At the moment, nearly half of Gen Z is 18 or older with those born in 2004 turning 18 this year. They make up around 30 million out of the US' 331 million population.

Gabriel's argument against young Gen Z voters is that their brains are not developed, so they cannot make the right decision.

"A person’s brain doesn’t fully develop until they are about 25 years old. That’s why the vast majority of Generation Z voters are Democrats," she wrote.

For young people in the US, issues like abortion, racial equality, the environment, and gun laws are at the top of their minds.

She went on to criticize Gen Z, claiming they think "doing drugs in the street should be legal" and "speech that offends them should be illegal".

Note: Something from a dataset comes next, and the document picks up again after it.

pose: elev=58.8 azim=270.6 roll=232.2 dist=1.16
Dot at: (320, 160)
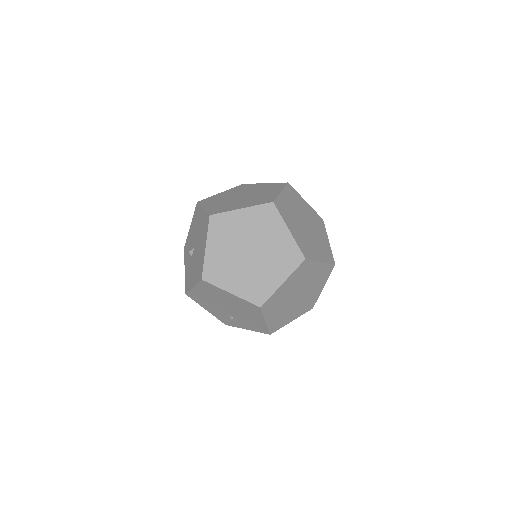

Article 26, Section 1 of the US Constitution gives all American citizens over the age of 18 the right to vote.

This right was bestowed to adult Americans in 1970 thanks to the Voting Rights Act.

Since people 18 and older were eligible for the US military draft, members of Congress advocated for those same people to have the right to vote.

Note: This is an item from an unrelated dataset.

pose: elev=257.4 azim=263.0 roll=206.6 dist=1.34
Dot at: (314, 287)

If the government were to reverse this decision, a new amendment would have to be introduced with two-thirds of the House and Senate to change the old one. Or a constitutional convention would need to be called for by two-thirds of the state legislature.

Then three-quarters of the states would have to vote to ratify it.

"The chance of any constitutional amendment being repealed would be roughly the same as a person living to 80 years old being struck by lightning during their lifetime," the Constitution Center says.